Six of the manufacturers either did not respond to a request for price details or initially provided only partial information, such as a “per vial” cost, rather than an annual cost based on average patient use, as they had in the past.
Sanofi said its new drug Enjaymo, used to treat a rare type of anemia, was priced at $1,800 per vial. When pressed further, the French healthcare group clarified that the typical annual price is $280,800.
Immunocore initially disclosed only a “per vial” price for melanoma drug Kimmtrak, and Dermavant Sciences gave only a “per tube” price for its new psoriasis cream. Bristol Myers Squibb quoted a “per infusion” price for cancer treatment Opdualag. All three eventually provided annual prices.
CTI BioPharma referred Reuters to a third-party database, but later gave a monthly price for its rare anemia treatment Vonjo. Mycovia Pharmaceuticals said that “as a private company” it would not provide information on the price of its antifungal drug Vivjoa.
Dr.

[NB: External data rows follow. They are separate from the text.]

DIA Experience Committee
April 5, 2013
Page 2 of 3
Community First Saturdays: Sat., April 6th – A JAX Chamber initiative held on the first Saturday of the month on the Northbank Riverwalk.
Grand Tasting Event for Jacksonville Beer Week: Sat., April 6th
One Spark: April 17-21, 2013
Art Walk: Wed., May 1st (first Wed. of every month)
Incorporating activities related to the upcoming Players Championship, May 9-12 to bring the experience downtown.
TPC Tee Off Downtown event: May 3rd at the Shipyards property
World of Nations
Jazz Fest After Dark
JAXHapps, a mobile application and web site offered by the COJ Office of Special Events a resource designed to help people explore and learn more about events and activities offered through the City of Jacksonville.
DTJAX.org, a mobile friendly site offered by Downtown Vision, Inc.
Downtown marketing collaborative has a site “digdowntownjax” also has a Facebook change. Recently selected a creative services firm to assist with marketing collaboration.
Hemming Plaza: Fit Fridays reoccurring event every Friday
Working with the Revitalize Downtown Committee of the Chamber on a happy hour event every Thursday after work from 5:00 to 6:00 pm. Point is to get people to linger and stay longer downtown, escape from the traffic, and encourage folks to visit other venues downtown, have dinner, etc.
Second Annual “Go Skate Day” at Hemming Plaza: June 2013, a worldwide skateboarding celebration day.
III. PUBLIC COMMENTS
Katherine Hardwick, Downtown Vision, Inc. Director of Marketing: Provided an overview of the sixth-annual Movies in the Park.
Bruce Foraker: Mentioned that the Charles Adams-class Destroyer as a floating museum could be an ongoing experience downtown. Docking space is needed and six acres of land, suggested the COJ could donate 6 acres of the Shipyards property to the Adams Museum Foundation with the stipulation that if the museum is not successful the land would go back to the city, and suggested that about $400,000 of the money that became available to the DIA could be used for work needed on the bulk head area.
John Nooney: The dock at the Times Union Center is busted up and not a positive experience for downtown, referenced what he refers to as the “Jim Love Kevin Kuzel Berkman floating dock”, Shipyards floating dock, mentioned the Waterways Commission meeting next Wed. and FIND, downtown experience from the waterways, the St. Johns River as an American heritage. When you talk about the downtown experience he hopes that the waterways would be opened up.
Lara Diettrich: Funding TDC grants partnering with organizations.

Ameet Sarwaptwari, a Harvard University professor who specializes in healthcare law, said such incomplete disclosure could be “an attempt to distract” from high annual costs.

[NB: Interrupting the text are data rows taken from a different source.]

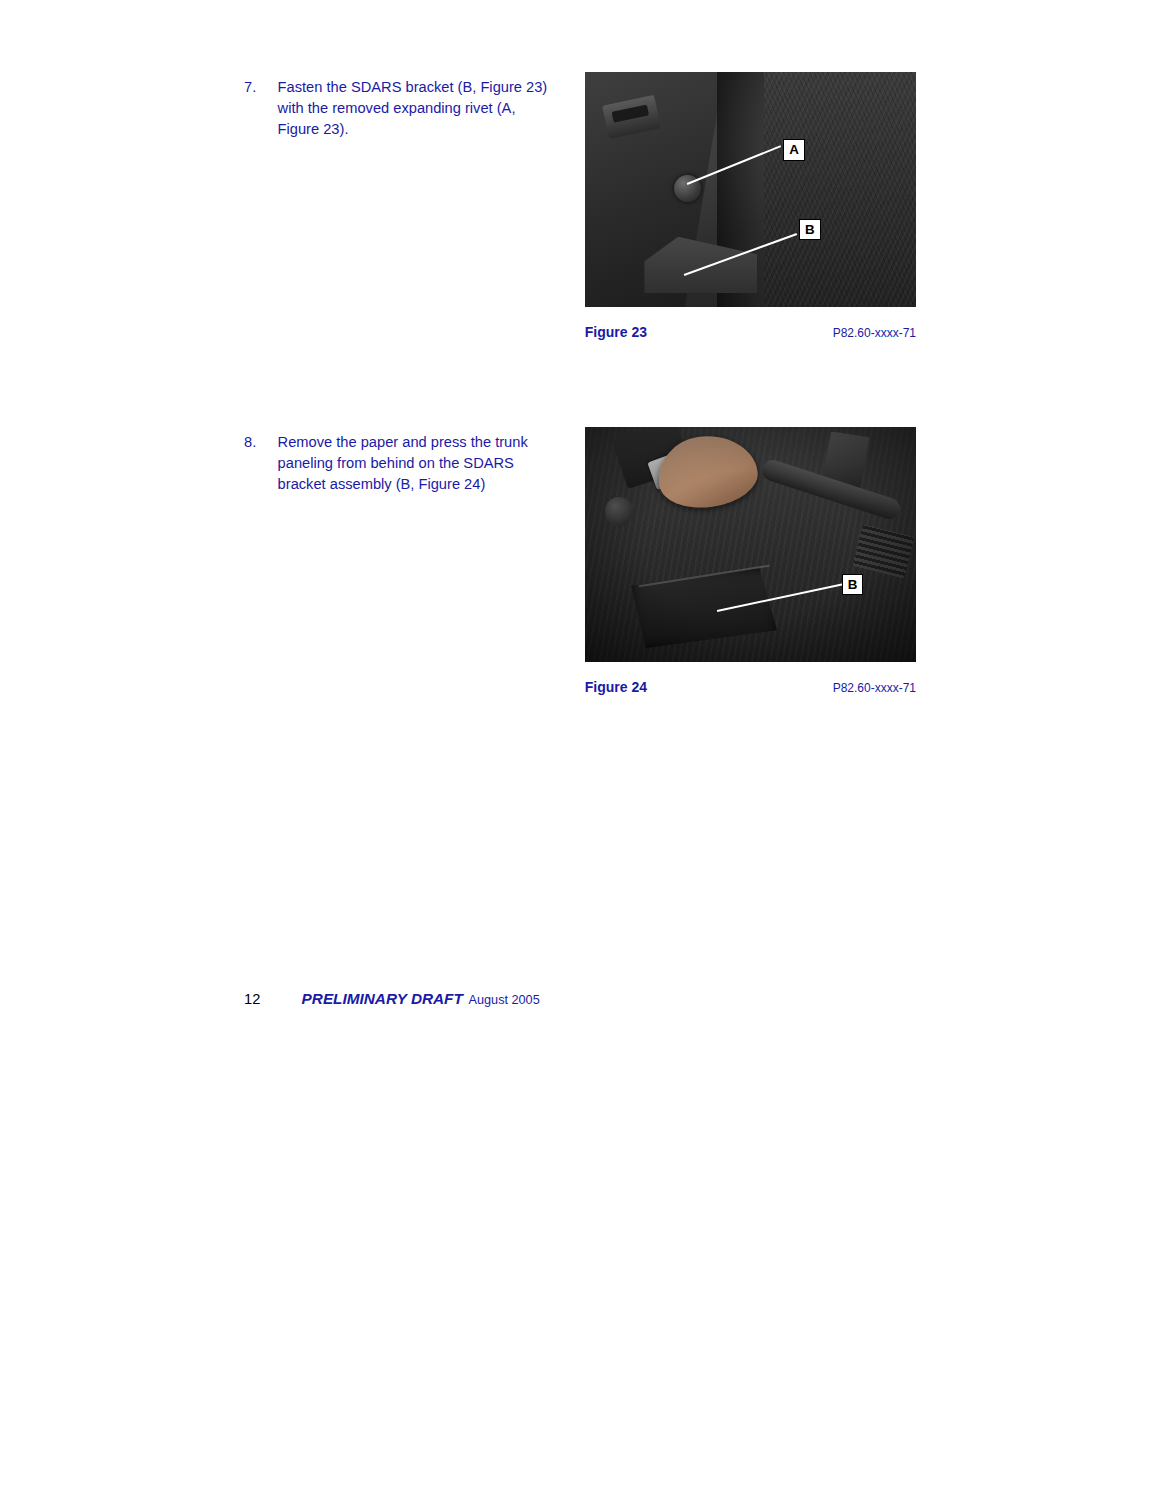7.
Fasten the SDARS bracket (B, Figure 23) with the removed expanding rivet (A, Figure 23).
A
B
Figure 23 P82.60-xxxx-71
8.
Remove the paper and press the trunk paneling from behind on the SDARS bracket assembly (B, Figure 24)
B
Figure 24 P82.60-xxxx-71
12 PRELIMINARY DRAFT August 2005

Some drugmakers, in response, say treatment costs can vary depending on patient weight and other factors, complicating the estimation of prices for an average patient.
Congress last week passed the landmark $430 billion Inflation Reduction Act that includes a cap on annual drug price increases and allows the Medicare health program for seniors to negotiate prices for up to 20 of the drugs on which it spends the most. The bill, however, does not limit what drugmakers can charge for new drugs. Some industry experts say that could leave manufacturers even more reliant on higher launch prices. “The industry will turn to new drugs to try to use the lever that remains uncontrolled,” said Daniel Ollendorf, of the Center for the Evaluation of Value and Risk in Health at Tufts Medical Center. The JAMA-published study on drug prices showed that between 2008 and 2021, U.S. drug launch prices grew 20% annually. On a net basis, which accounts for volume-based rebates and other discounts that health insurers negotiate with drugmakers, prices for new drugs rose by 11% a year, according to the study led by researchers from the Boston-based Program on Regulation, Therapeutics, and Law and from Brigham and Women’s Hospital.
Reuters did not calculate a comparable rise for 2022 as such discounts are not made public. Discounts and rebates are often demanded by payers for new drugs once competing treatments become available. As patents expire, lower-cost generics also mitigate prescription drug price inflation, which in the 12 months through July has grown by 2.8%, according to the Bureau of Labor Statistics. “The vast majority of drugs that Americans use are generics,” said Rena Conti, associate professor at Boston University’s business school. Drugs for diseases with few treatment options command the highest prices, she said.